Personal information
- Full name: Walter Reed
- Born: 4 February 1839 Sompting, Sussex, England
- Died: 17 March 1880 (aged 41) Storrington, Sussex, England
- Batting: Right-handed
- Bowling: Left-arm roundarm fast
- Relations: Albert Reed (brother)

Domestic team information
- 1860: Sussex

Career statistics
| Competition | First-class |
| Matches | 6 |
| Runs scored | 38 |
| Batting average | 4.22 |
| 100s/50s | –/– |
| Top score | 10* |
| Balls bowled | 284 |
| Wickets | 2 |
| Bowling average | 51.50 |
| 5 wickets in innings | – |
| 10 wickets in match | – |
| Best bowling | 1/8 |
| Catches/stumpings | –/– |
- Source: Cricinfo, 31 December 2011

= Walter Reed (cricketer) =

English cricketer

Walter Bartlett Reed (4 February 1839 - 17 March 1880) was an English cricketer. Reed was a right-handed batsman who bowled left-arm roundarm fast. He was born at Sompting, Sussex.

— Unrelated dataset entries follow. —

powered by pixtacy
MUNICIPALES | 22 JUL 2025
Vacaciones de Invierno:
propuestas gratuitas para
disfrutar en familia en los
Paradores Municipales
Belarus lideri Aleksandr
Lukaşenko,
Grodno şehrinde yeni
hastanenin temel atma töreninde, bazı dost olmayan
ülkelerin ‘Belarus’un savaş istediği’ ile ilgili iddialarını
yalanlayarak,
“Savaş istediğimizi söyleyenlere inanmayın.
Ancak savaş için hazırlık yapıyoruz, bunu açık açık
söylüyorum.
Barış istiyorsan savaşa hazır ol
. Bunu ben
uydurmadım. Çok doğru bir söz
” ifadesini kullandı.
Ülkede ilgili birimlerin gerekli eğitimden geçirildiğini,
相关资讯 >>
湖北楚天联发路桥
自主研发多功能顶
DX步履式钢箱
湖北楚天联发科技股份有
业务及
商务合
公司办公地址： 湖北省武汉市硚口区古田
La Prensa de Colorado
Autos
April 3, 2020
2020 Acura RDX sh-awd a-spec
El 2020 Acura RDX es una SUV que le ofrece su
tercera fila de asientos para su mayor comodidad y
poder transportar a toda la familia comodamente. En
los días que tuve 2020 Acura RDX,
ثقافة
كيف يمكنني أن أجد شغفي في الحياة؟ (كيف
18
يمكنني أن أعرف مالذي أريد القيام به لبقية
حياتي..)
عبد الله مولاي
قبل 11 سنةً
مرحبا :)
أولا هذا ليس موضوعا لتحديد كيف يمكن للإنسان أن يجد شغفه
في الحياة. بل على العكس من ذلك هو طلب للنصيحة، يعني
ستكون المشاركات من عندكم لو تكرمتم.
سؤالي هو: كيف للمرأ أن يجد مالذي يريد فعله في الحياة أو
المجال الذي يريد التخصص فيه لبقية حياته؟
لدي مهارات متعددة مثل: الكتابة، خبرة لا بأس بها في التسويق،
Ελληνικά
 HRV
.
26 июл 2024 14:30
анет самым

Reed made his first-class debut for Sussex against Surrey in 1860. He made five further first-class appearances for the county that season, the last of which came against the Marylebone Cricket Club. In his six first-class appearances, he scored a total of 38 runs at an average of 4.22, with a high score of 10 not out. With the ball, he took 2 wickets at a bowling average of 51.50, with best figures of 1/8.

He died at Storrington, Sussex on 17 March 1880. His brother, Albert, also played first-class cricket for Sussex.